Stream of commerce insufficient basis for personal jurisdiction over foreign holding companies
Monsanto v. Syngenta Seeds, Inc. et al., No. 04-305-SLR, Aug. 4, 2006.
Robinson, J. Syngenta foreign holding companies’ motion to dismiss for lack of personal jurisdiction is granted. The disputed technology involves glyphosate-tolerant corn.
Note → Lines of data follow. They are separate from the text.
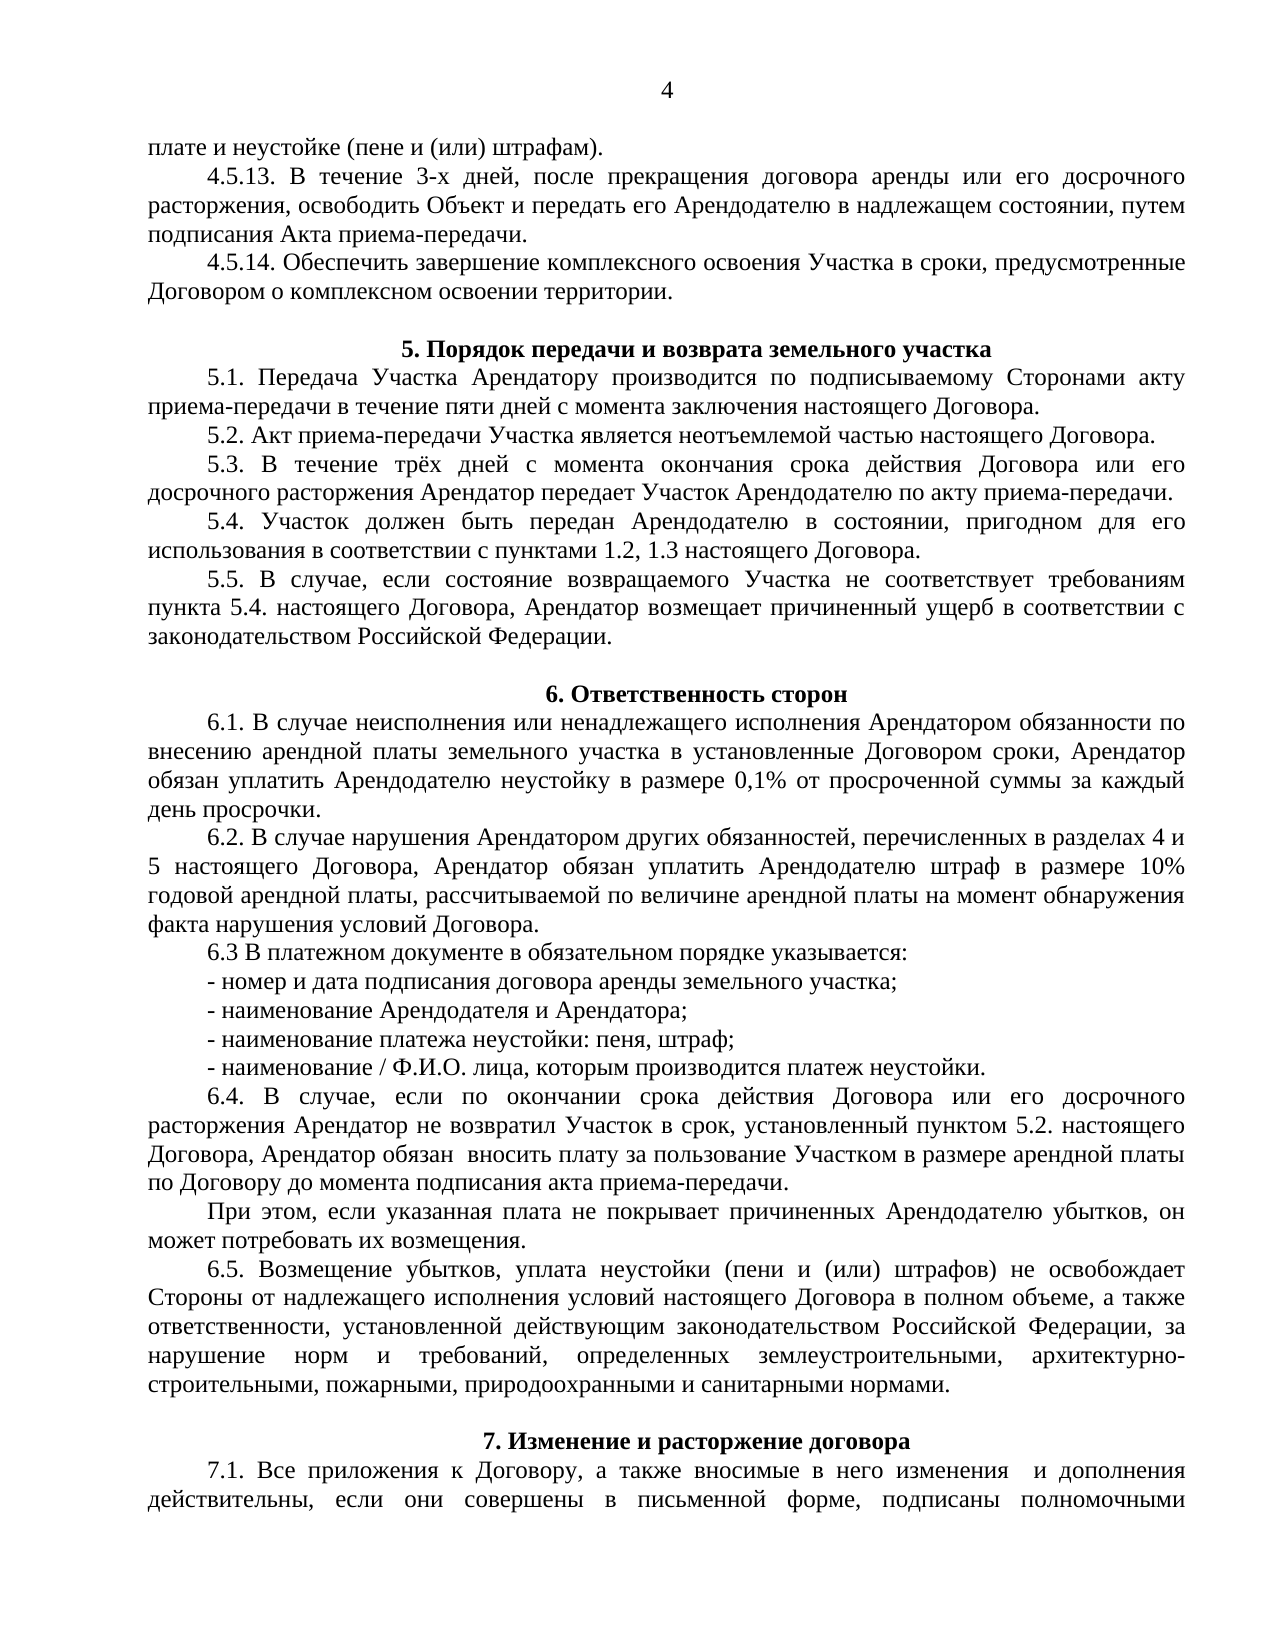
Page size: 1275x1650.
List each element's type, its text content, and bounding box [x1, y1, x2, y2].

text - наименование платежа неустойки: пеня, штраф; [148, 1024, 1186, 1052]
text 6.2. В случае нарушения Арендатором других обязанностей, перечисленных в разделах 4 и 5 настоящего Договора, Арендатор обязан уплатить Арендодателю штраф в размере 10% годовой арендной платы, рассчитываемой по величине арендной платы на момент обнаружения факта нарушения условий Договора. [148, 822, 1186, 937]
text При этом, если указанная плата не покрывает причиненных Арендодателю убытков, он может потребовать их возмещения. [148, 1196, 1186, 1254]
text 5.3. В течение трёх дней с момента окончания срока действия Договора или его досрочного расторжения Арендатор передает Участок Арендодателю по акту приема-передачи. [148, 449, 1186, 506]
text 5.5. В случае, если состояние возвращаемого Участка не соответствует требованиям пункта 5.4. настоящего Договора, Арендатор возмещает причиненный ущерб в соответствии с законодательством Российской Федерации. [148, 564, 1186, 650]
text 5. Порядок передачи и возврата земельного участка [148, 334, 1186, 362]
text - наименование / Ф.И.О. лица, которым производится платеж неустойки. [148, 1052, 1186, 1081]
text плате и неустойке (пене и (или) штрафам). [148, 132, 1186, 161]
text 5.1. Передача Участка Арендатору производится по подписываемому Сторонами акту приема-передачи в течение пяти дней с момента заключения настоящего Договора. [148, 362, 1186, 420]
text 6. Ответственность сторон [148, 679, 1186, 707]
text 5.2. Акт приема-передачи Участка является неотъемлемой частью настоящего Договора. [148, 420, 1186, 449]
text 5.4. Участок должен быть передан Арендодателю в состоянии, пригодном для его использования в соответствии с пунктами 1.2, 1.3 настоящего Договора. [148, 506, 1186, 564]
text - номер и дата подписания договора аренды земельного участка; [148, 966, 1186, 995]
text 6.5. Возмещение убытков, уплата неустойки (пени и (или) штрафов) не освобождает Стороны от надлежащего исполнения условий настоящего Договора в полном объеме, а также ответственности, установленной действующим законодательством Российской Федерации, за нарушение норм и требований, определенных землеустроительными, архитектурно-строительными, пожарными, природоохранными и санитарными нормами. [148, 1254, 1186, 1397]
text 4.5.13. В течение 3-х дней, после прекращения договора аренды или его досрочного расторжения, освободить Объект и передать его Арендодателю в надлежащем состоянии, путем подписания Акта приема-передачи. [148, 161, 1186, 247]
text 6.1. В случае неисполнения или ненадлежащего исполнения Арендатором обязанности по внесению арендной платы земельного участка в установленные Договором сроки, Арендатор обязан уплатить Арендодателю неустойку в размере 0,1% от просроченной суммы за каждый день просрочки. [148, 707, 1186, 822]
text 6.3 В платежном документе в обязательном порядке указывается: [148, 937, 1186, 966]
text 4.5.14. Обеспечить завершение комплексного освоения Участка в сроки, предусмотренные Договором о комплексном освоении территории. [148, 247, 1186, 305]
text 6.4. В случае, если по окончании срока действия Договора или его досрочного расторжения Арендатор не возвратил Участок в срок, установленный пунктом 5.2. настоящего Договора, Арендатор обязан вносить плату за пользование Участком в размере арендной платы по Договору до момента подписания акта приема-передачи. [148, 1081, 1186, 1196]
text 7. Изменение и расторжение договора [148, 1426, 1186, 1455]
text - наименование Арендодателя и Арендатора; [148, 995, 1186, 1024]
text 7.1. Все приложения к Договору, а также вносимые в него изменения и дополнения действительны, если они совершены в письменной форме, подписаны полномочными [148, 1455, 1186, 1512]
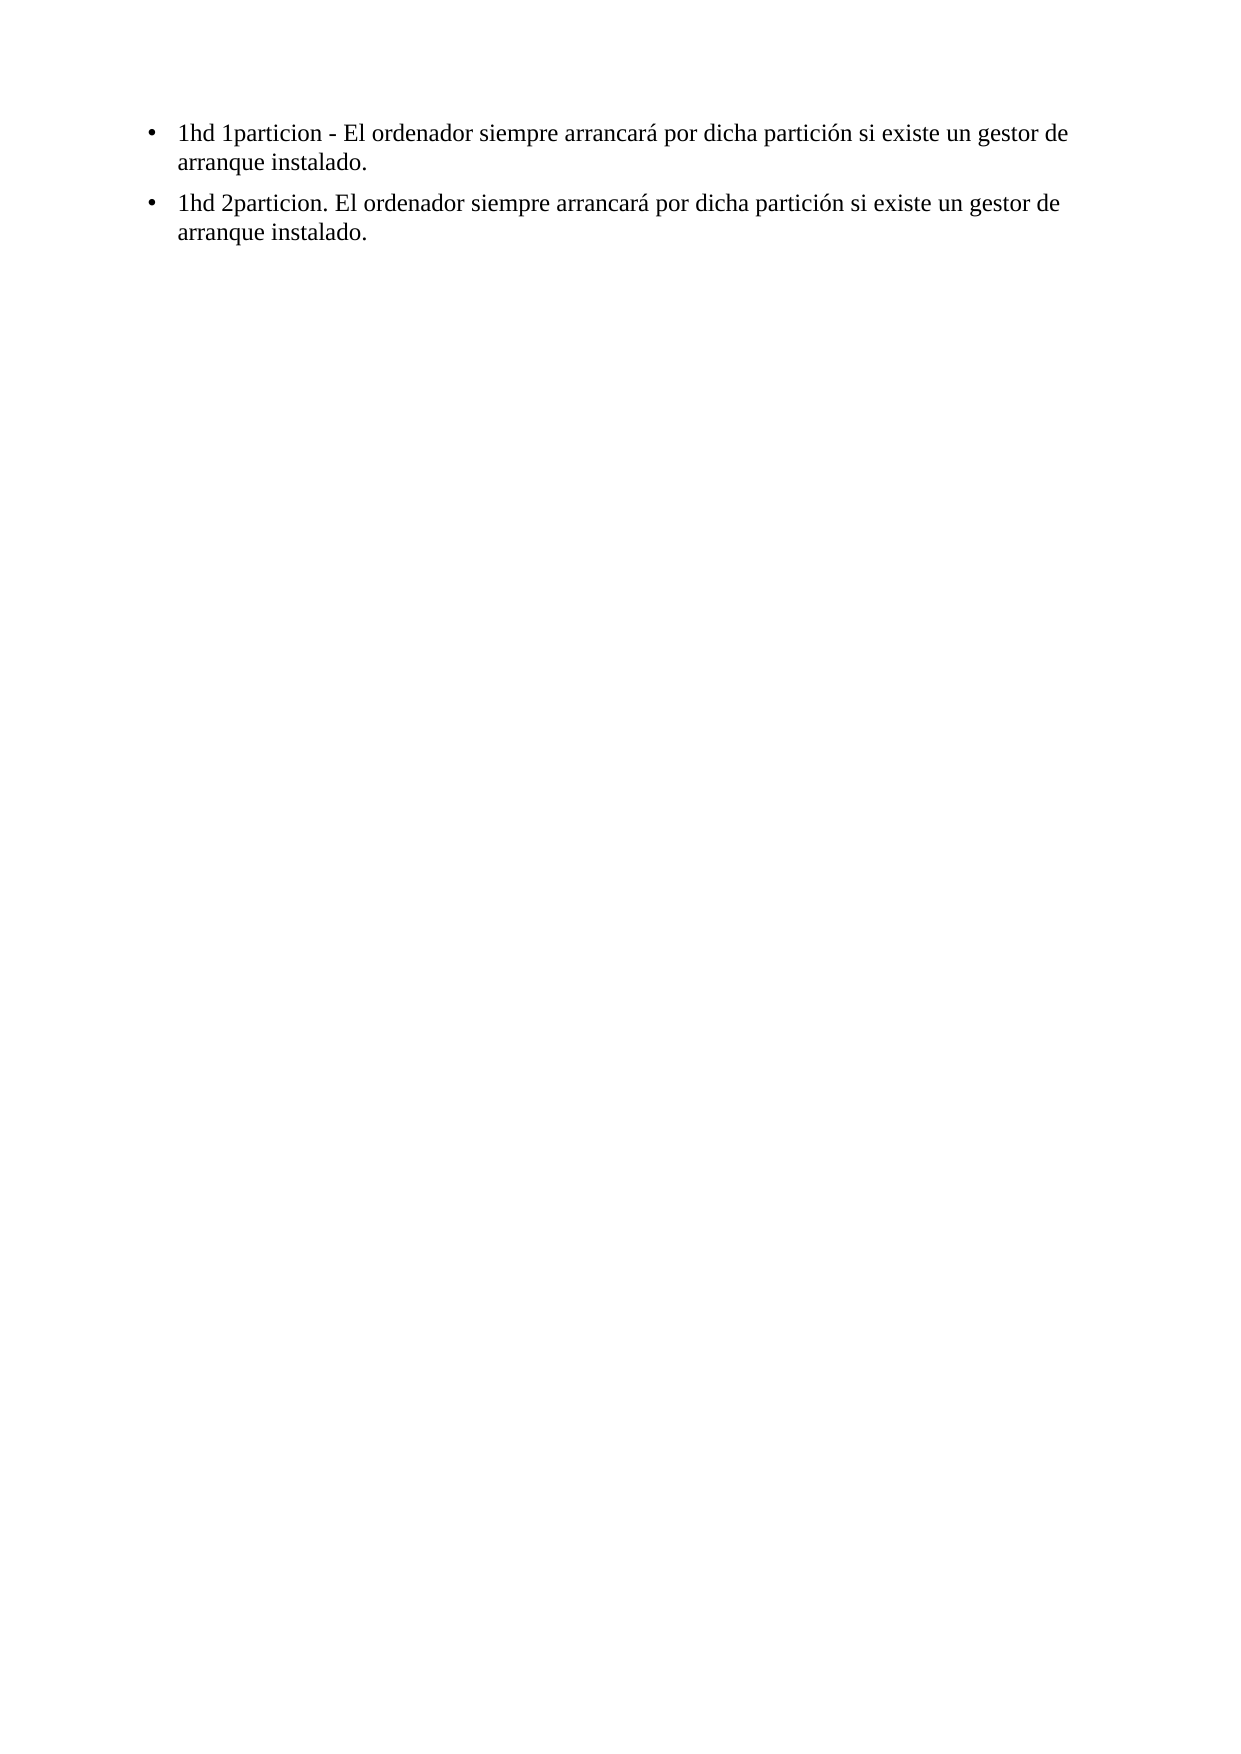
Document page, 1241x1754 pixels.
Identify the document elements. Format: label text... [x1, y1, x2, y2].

list 1hd 2particion. El ordenador siempre arrancará por dicha partición si existe un gestor de arranque instalado. [148, 188, 1122, 246]
list 1hd 1particion - El ordenador siempre arrancará por dicha partición si existe un gestor de arranque instalado. [148, 118, 1122, 176]
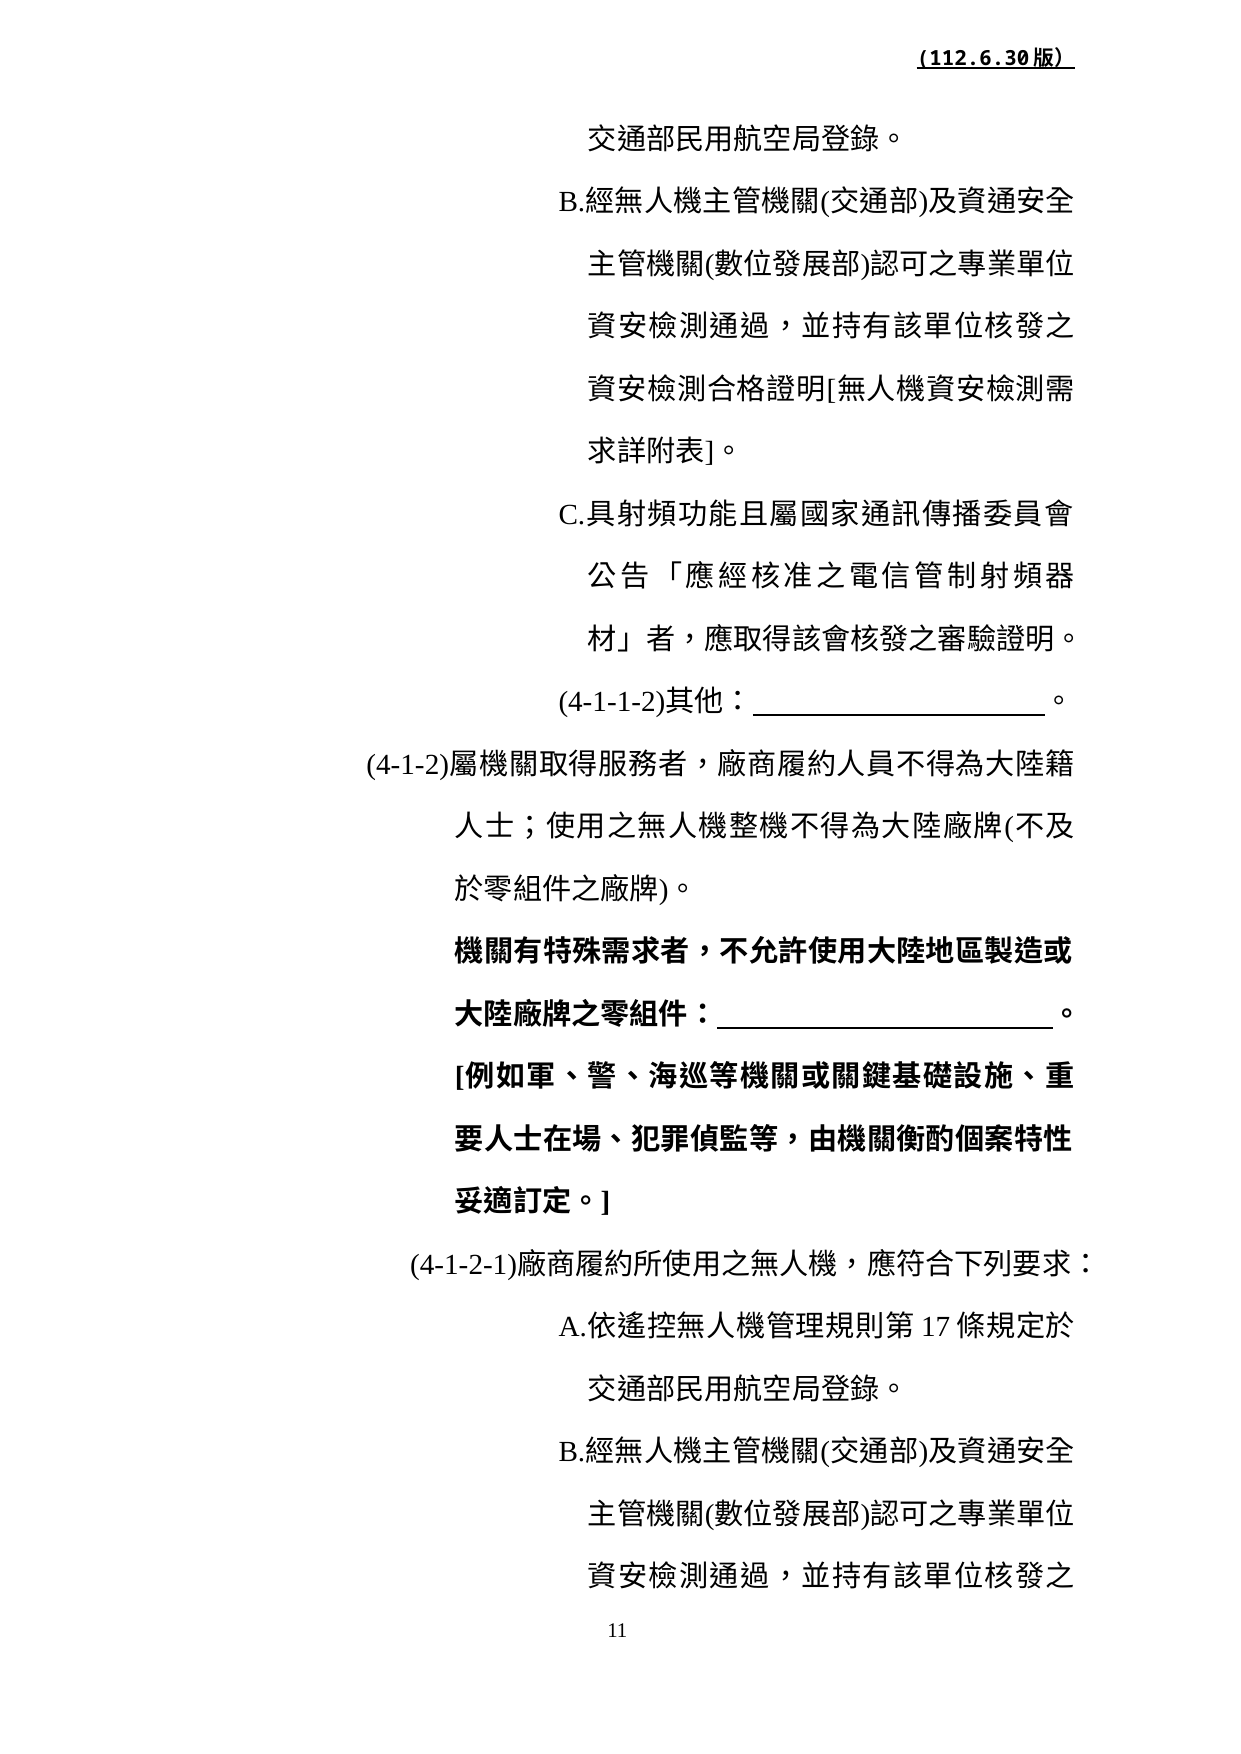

In this antitrust action over rights to disputed corn seed, the court ruled that Swiss holding companies were not subject to personal jurisdiction. They do not conduct business in Delaware, nor produce, market or sell any product in Delaware. Attendance at a single meeting in Delaware where marketing strategies were discussed is insufficient to establish general jurisdiction. There is no evidence the acts alleged in Monsanto’s counterclaims took place in Delaware at that meeting. An overlap of some officers and directors, transfer of employees, and involvement in formulating strategic policy were insufficient to establish an agency relationship. The mere fact that Swiss companies own a Delaware subsidiary is an insufficient basis to exercise personal jurisdiction over the non-Delaware parent. The stream of commerce theory is insufficient to establish minimum contacts. Press releases do not give rise to personal jurisdiction unless “expressly aimed” and the relevant forum. Except for a claim of sham litigation, the filing of the antitrust lawsuit cannot serve as a basis for personal jurisdiction. Monsanto failed to establish lack of jurisdiction of any state under Rule 4(k)(2), a basis for jurisdiction over a foreign defendant where there are insufficient contacts with any single forum.